Jed is remembered mainly as a hunter, trapper, explorer, fur trader, and guide—and rightfully so. However, his interests extended beyond those typically associated with a mountain man.

In their remarkable book, Jedediah Smith and His Maps of the West, Dale L. Morgan and Carl I. Wheat devote their final chapter to Jed’s scientific contributions, noting that Jed “was a close and accurate observer and a student of nature.” The authors enumerate several of Jed’s scientific achievements.

  1. Geography and Cartography: Jed had an “intimate knowledge” of the West, recognizing that many of the maps of this region were inaccurate—a problem that would have fatal consequences for travelers unless these maps were corrected.
  2. Zoology: His journals identify and briefly describe—though not scientifically—many of the animals he observed. Morgan and Wheat report that Jed was “perhaps the first to realize the importance for the West of the distribution of buffalo over its reaches” and that Jed’s map reveals his awareness of the important role of horses in the West, too.

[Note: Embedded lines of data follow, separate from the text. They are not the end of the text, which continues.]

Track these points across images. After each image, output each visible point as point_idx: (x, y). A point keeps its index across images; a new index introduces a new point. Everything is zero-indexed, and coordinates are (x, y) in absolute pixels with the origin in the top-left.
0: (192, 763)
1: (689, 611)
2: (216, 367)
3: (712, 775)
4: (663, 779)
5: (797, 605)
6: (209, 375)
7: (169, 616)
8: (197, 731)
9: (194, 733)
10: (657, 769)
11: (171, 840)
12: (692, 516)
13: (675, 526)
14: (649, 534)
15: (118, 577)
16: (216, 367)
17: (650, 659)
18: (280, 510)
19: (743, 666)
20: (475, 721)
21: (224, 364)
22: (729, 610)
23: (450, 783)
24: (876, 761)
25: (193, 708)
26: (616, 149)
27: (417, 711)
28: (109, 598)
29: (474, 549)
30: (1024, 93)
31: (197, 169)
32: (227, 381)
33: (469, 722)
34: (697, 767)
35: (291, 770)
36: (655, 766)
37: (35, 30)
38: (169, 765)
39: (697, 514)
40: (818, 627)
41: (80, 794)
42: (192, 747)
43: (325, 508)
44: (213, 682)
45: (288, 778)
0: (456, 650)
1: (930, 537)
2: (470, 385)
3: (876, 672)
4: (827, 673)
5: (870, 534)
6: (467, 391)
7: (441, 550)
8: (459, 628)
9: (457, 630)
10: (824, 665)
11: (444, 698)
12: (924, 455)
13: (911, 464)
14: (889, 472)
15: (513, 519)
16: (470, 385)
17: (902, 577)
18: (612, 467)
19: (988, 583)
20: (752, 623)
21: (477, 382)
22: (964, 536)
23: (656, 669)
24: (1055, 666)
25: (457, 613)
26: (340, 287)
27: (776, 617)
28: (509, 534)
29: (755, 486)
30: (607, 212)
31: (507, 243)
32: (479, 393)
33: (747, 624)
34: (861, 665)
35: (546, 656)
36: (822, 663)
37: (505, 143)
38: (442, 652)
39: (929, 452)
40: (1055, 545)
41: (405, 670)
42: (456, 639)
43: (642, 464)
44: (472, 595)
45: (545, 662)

  3. Ethnology: Just a few months before his death, Jed told a newspaper reporter that he had wanted to learn “the character and habits of the Indians.” In less than a decade in the West, Jed achieved this goal. Morgan and Wheat claim that Jed “was the first man to produce an ethnographic survey of the West as a whole.” Time and again in his journals Jed describes the Natives he encountered and locates them on his map. Jed became familiar with at least 30 Indian tribes.

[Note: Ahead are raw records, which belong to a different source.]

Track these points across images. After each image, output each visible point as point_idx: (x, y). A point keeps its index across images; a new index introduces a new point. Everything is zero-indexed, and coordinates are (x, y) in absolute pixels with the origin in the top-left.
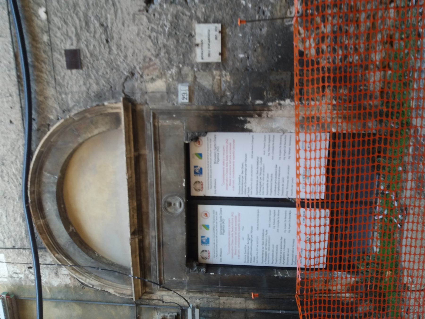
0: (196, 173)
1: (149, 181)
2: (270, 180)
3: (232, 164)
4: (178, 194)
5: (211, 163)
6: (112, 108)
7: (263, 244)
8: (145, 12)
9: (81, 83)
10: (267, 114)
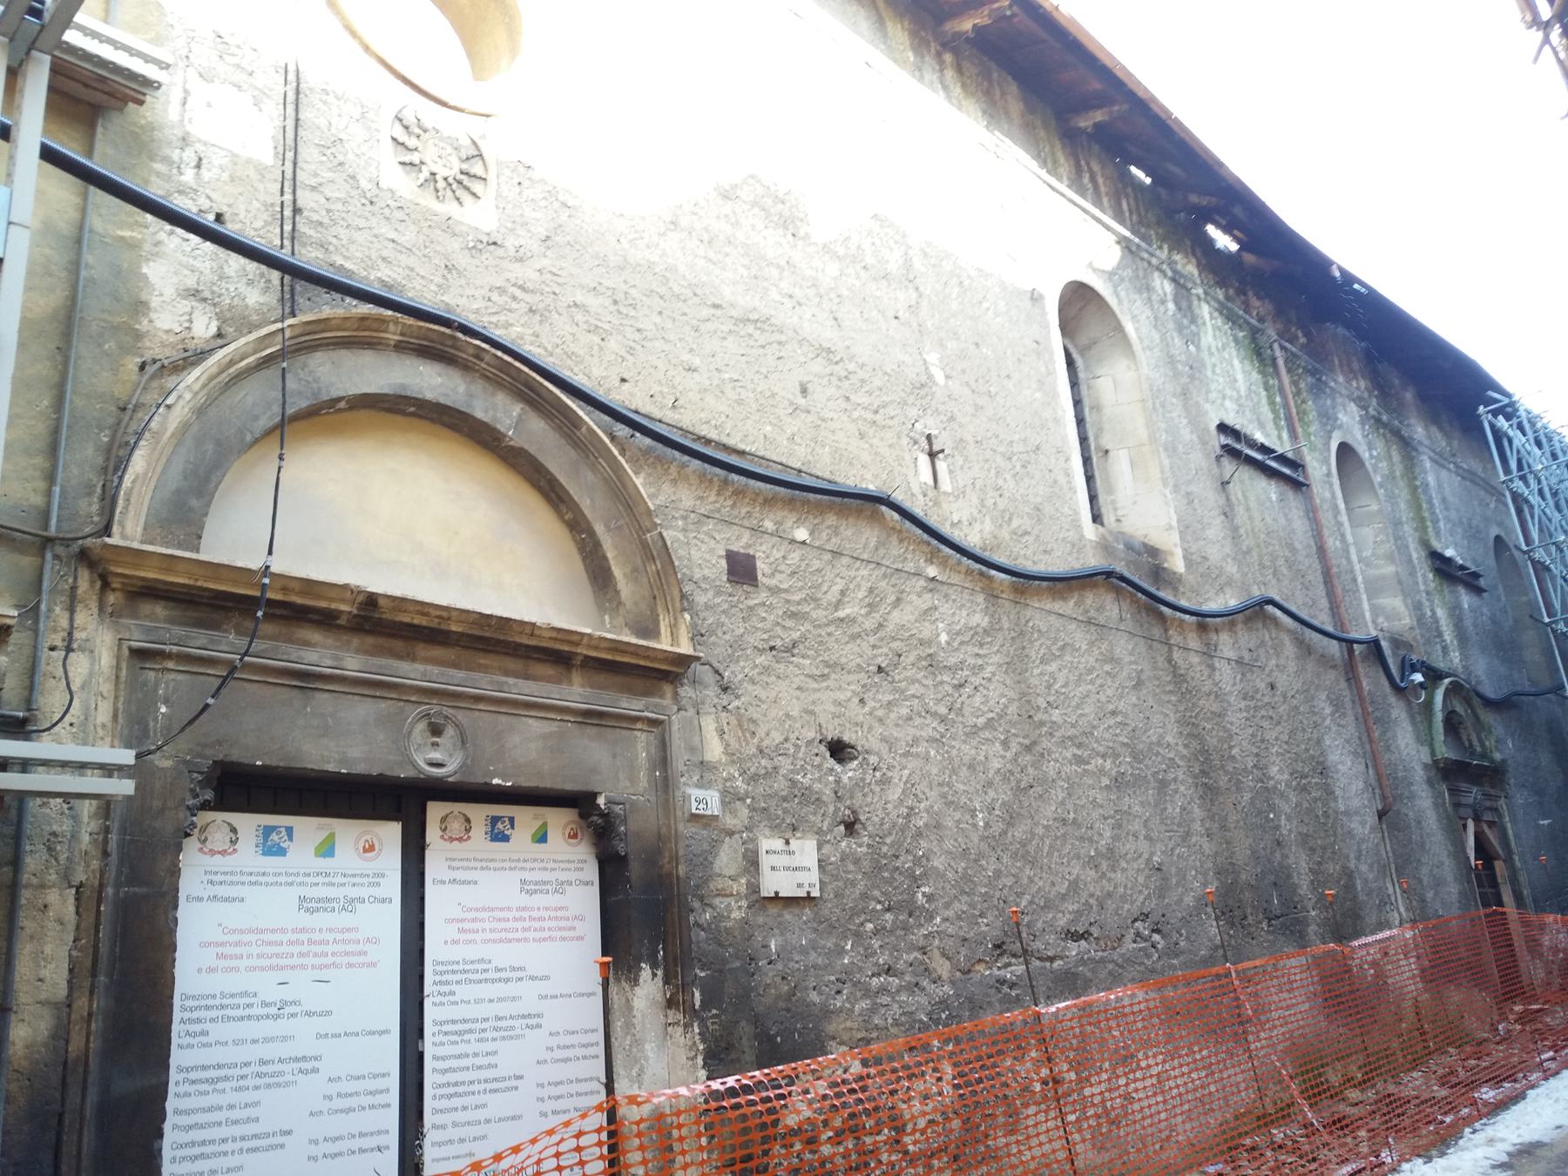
0: (495, 820)
1: (511, 681)
2: (479, 1061)
3: (520, 935)
4: (469, 762)
5: (522, 869)
6: (673, 628)
7: (263, 1062)
8: (819, 737)
9: (706, 572)
10: (677, 1023)
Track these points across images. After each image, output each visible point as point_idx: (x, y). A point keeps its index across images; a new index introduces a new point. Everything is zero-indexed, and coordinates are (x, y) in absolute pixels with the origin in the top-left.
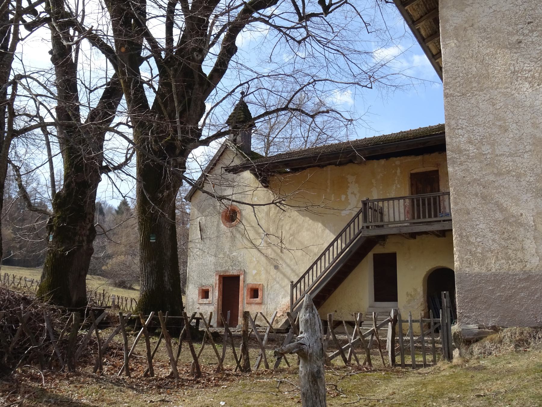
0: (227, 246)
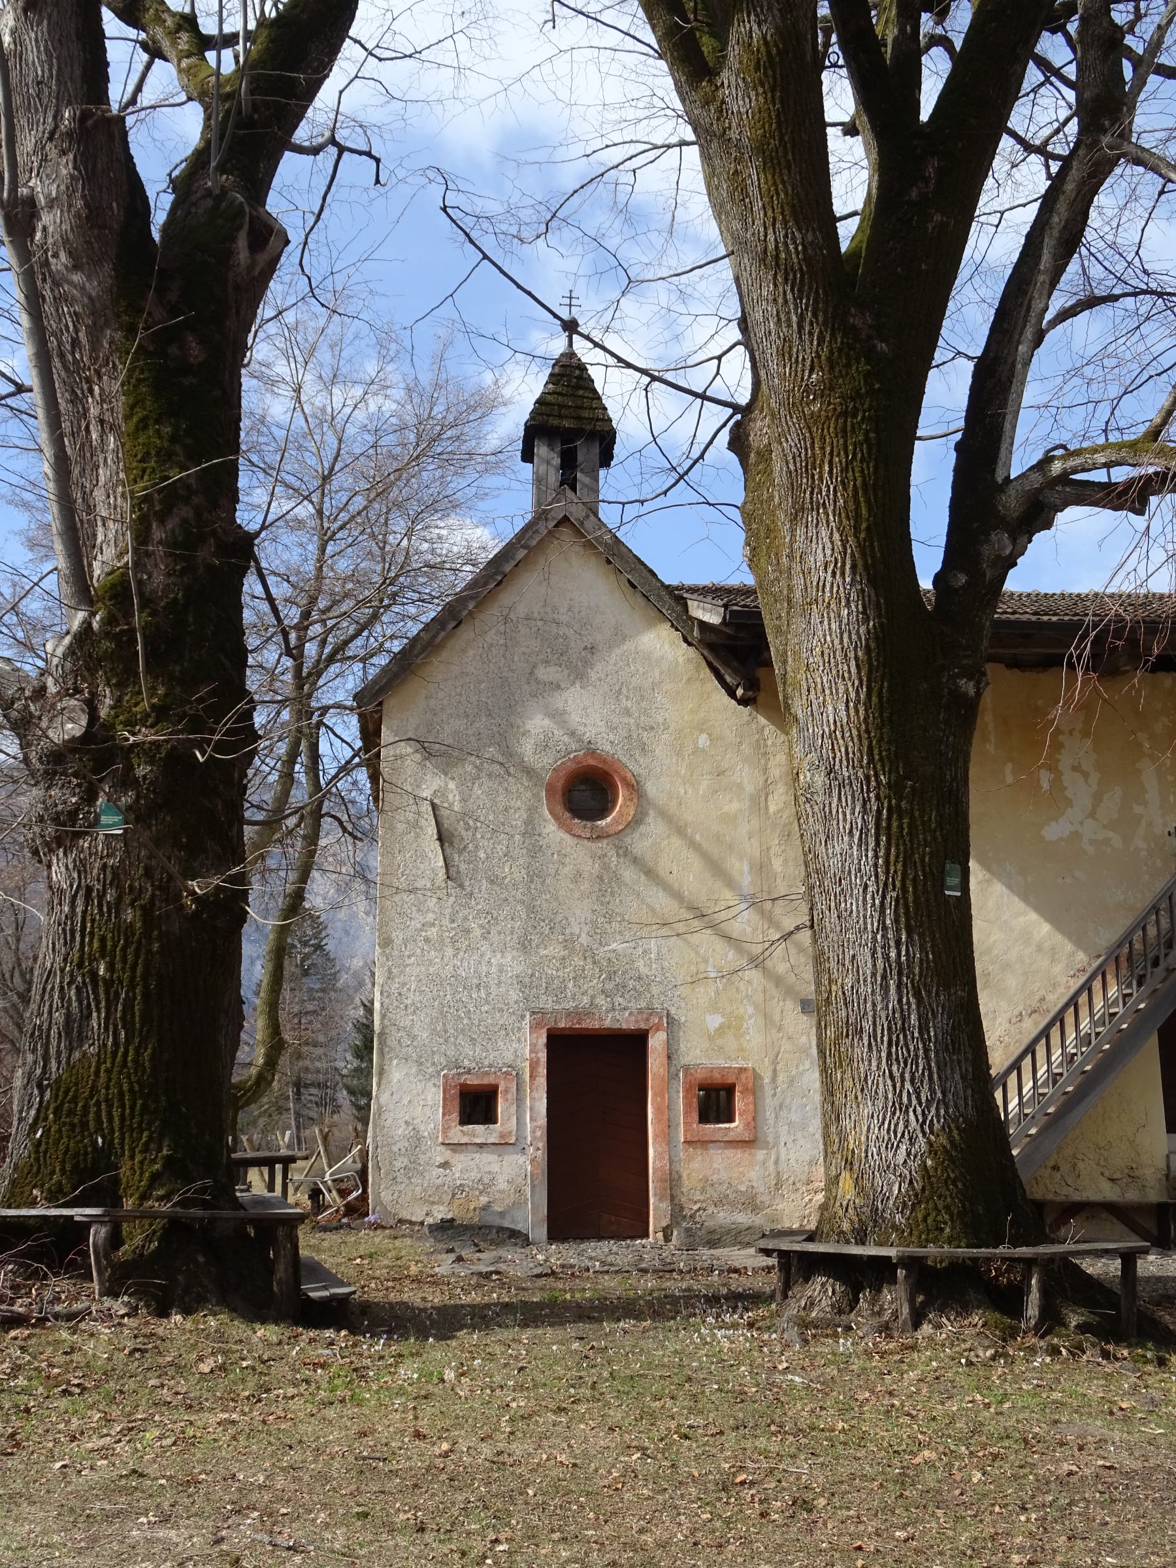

  4. Botany: In one letter Jed writes “one of earliest descriptions of the barrel cactus,” and in his journal he describes a tree, which Morgan and Wheat say was probably the madroño. Jed also collected the seeds of shrubs and plants, including the gooseberry, the chokecherry, the yellow and the black currant, the buffalo berry, grass seed, and a tree similar to the apple tree—perhaps one of “the first botanical collections ever made in the Rocky Mountains south of the track of Lewis and Clark.”

Had he lived a few centuries earlier, Jed would have fit the definition of the Renaissance Man, a person with varied intellectual interests and an insatiable desire to learn. Along with his interest in science, he was successful in business, he studied his Bible, he read history, he was literate . . . the list of his attainments is lengthy and impressive.